> _TASK_:
Count the lines below that contain "defendant". Answer with the number alone.

> _EXERCISE DATA_:

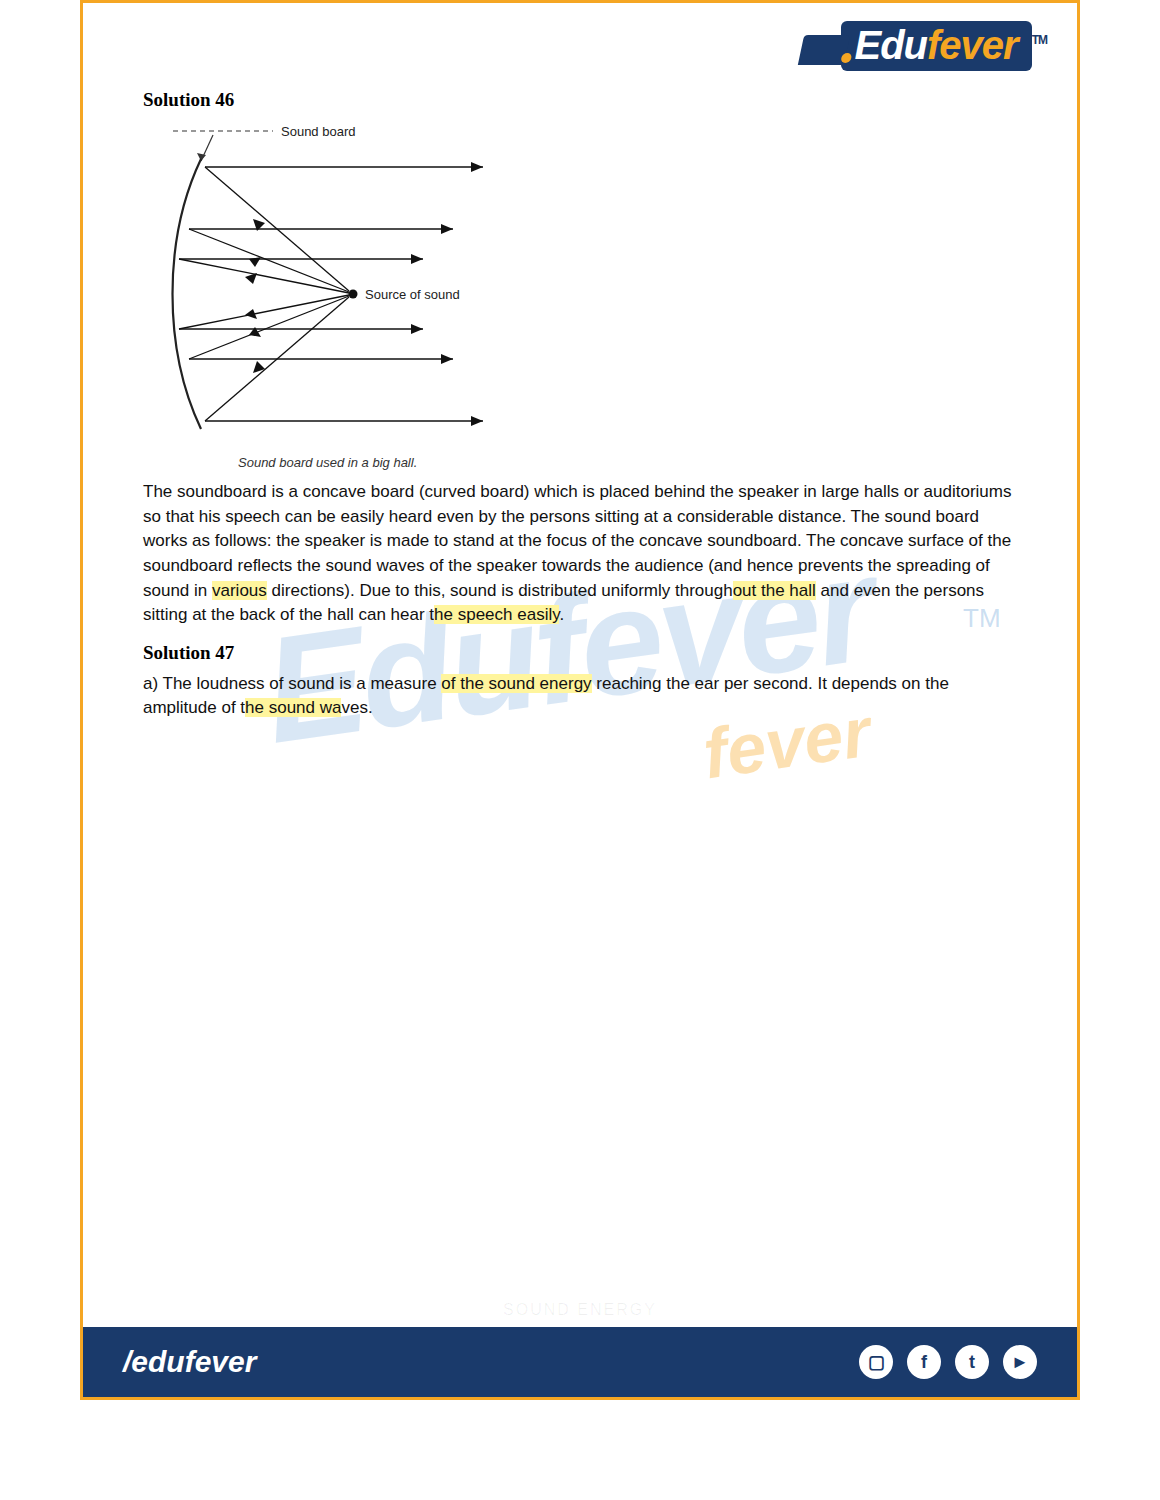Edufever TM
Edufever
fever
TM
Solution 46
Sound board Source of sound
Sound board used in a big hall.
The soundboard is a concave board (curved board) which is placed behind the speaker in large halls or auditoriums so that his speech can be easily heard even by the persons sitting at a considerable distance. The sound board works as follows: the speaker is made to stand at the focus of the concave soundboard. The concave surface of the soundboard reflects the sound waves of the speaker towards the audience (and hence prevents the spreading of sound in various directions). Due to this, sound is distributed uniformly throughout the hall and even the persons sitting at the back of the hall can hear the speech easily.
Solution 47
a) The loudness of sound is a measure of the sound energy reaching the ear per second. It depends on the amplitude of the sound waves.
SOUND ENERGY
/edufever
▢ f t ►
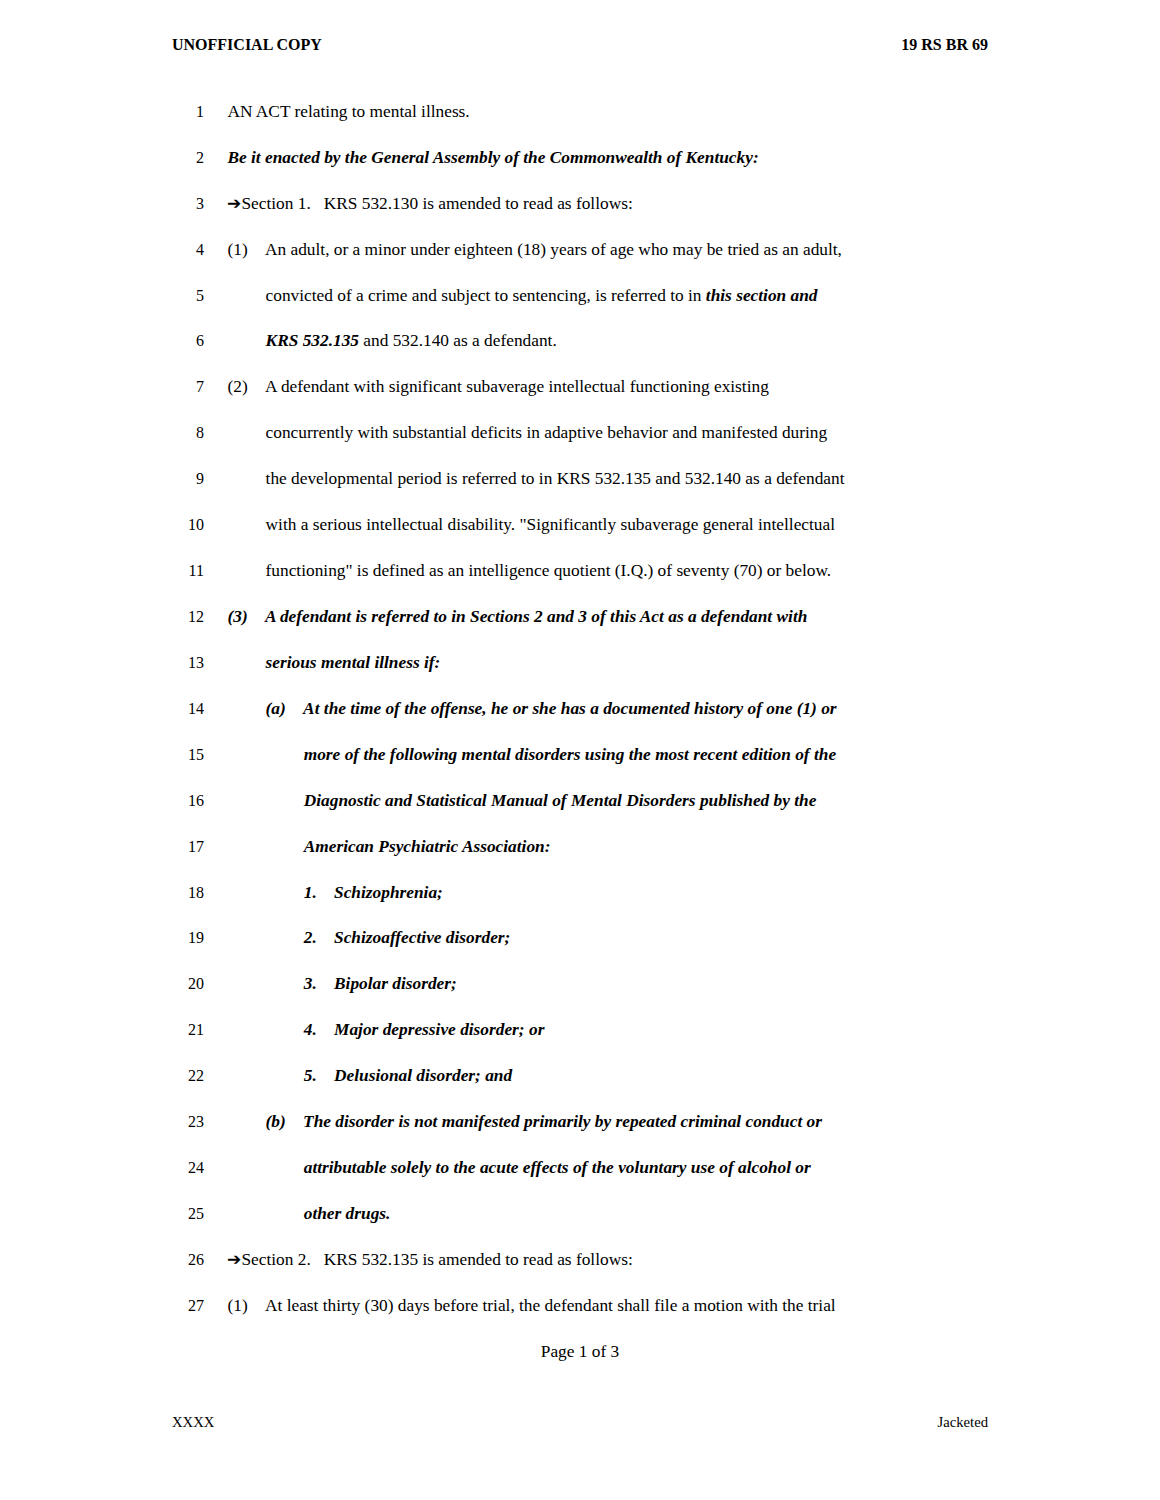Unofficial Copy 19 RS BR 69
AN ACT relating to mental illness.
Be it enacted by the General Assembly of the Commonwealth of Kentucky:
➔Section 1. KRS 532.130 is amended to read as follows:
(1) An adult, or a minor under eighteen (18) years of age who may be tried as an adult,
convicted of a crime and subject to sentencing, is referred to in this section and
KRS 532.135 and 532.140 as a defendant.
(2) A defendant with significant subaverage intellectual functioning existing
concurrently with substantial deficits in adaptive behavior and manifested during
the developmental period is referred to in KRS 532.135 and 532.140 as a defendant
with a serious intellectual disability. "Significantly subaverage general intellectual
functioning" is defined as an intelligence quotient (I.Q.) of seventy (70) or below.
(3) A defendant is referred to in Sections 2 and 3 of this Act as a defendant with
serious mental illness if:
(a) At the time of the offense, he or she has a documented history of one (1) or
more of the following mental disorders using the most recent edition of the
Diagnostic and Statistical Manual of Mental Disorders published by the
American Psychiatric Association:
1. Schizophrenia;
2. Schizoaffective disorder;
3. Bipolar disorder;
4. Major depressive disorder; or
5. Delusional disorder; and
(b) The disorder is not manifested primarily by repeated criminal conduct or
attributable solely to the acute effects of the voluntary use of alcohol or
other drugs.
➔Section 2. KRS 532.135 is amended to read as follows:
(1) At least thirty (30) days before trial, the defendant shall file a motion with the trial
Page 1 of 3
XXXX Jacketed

...

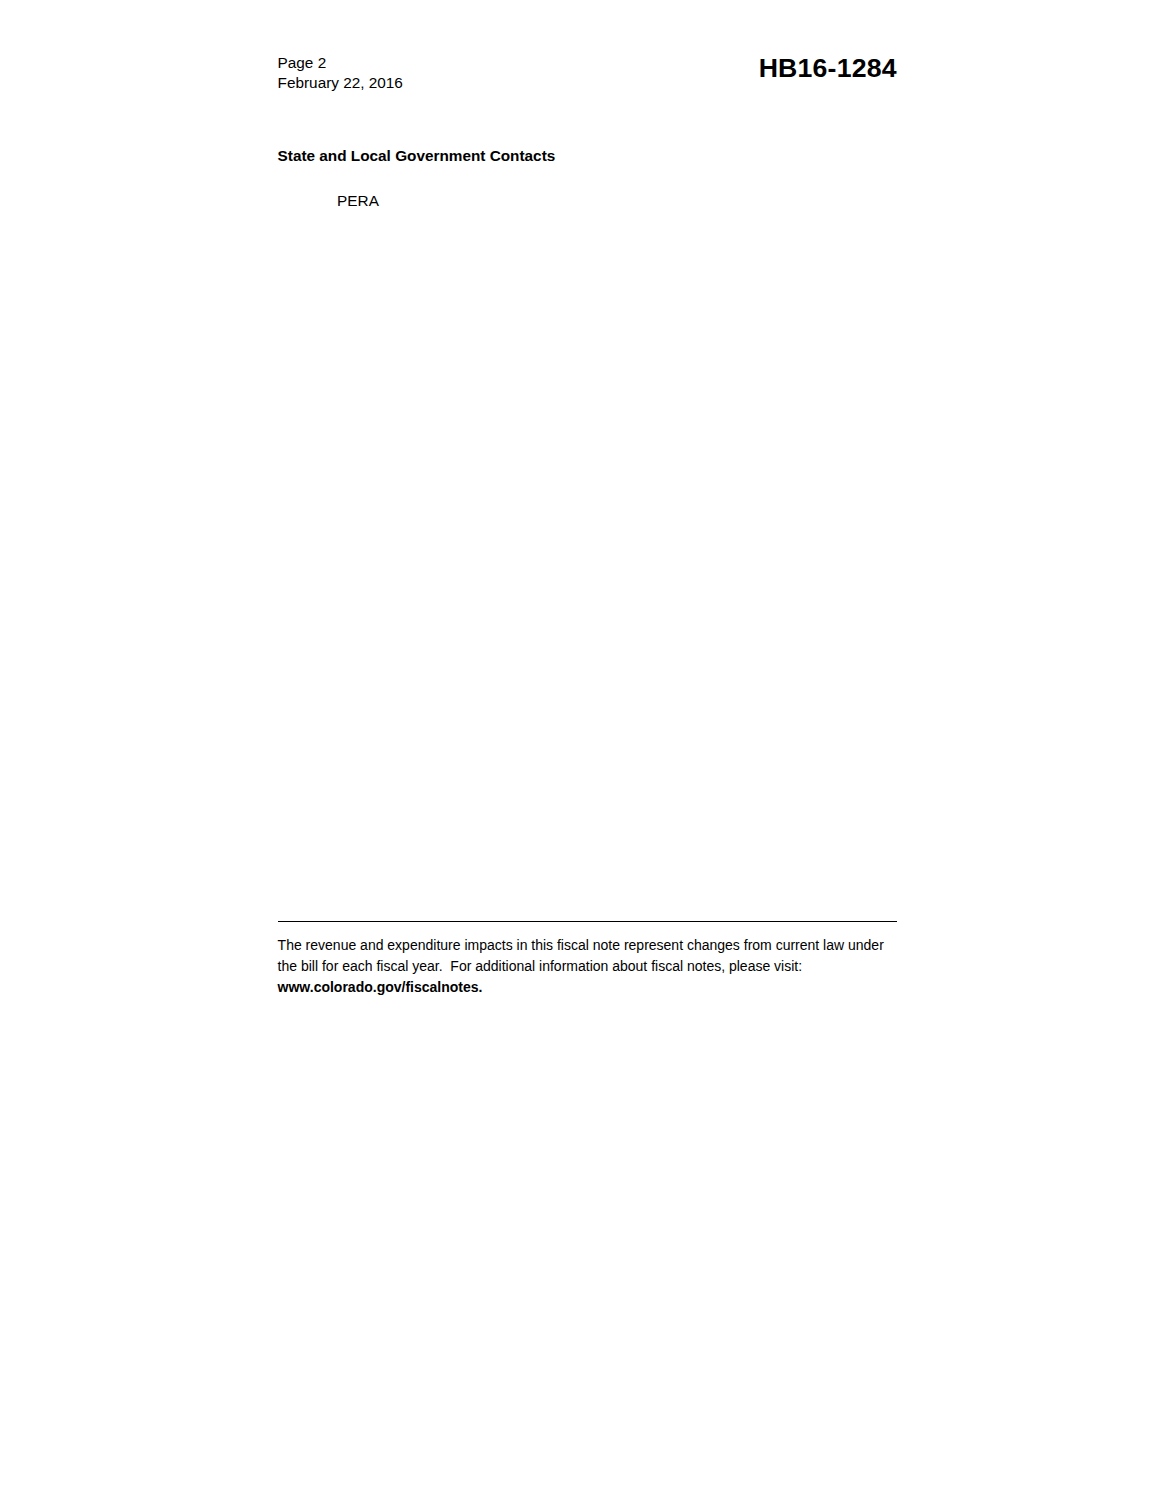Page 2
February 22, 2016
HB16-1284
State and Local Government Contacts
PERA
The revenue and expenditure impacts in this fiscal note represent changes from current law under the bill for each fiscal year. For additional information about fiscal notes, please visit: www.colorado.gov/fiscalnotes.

> _REPLY TO THE EXERCISE_:
5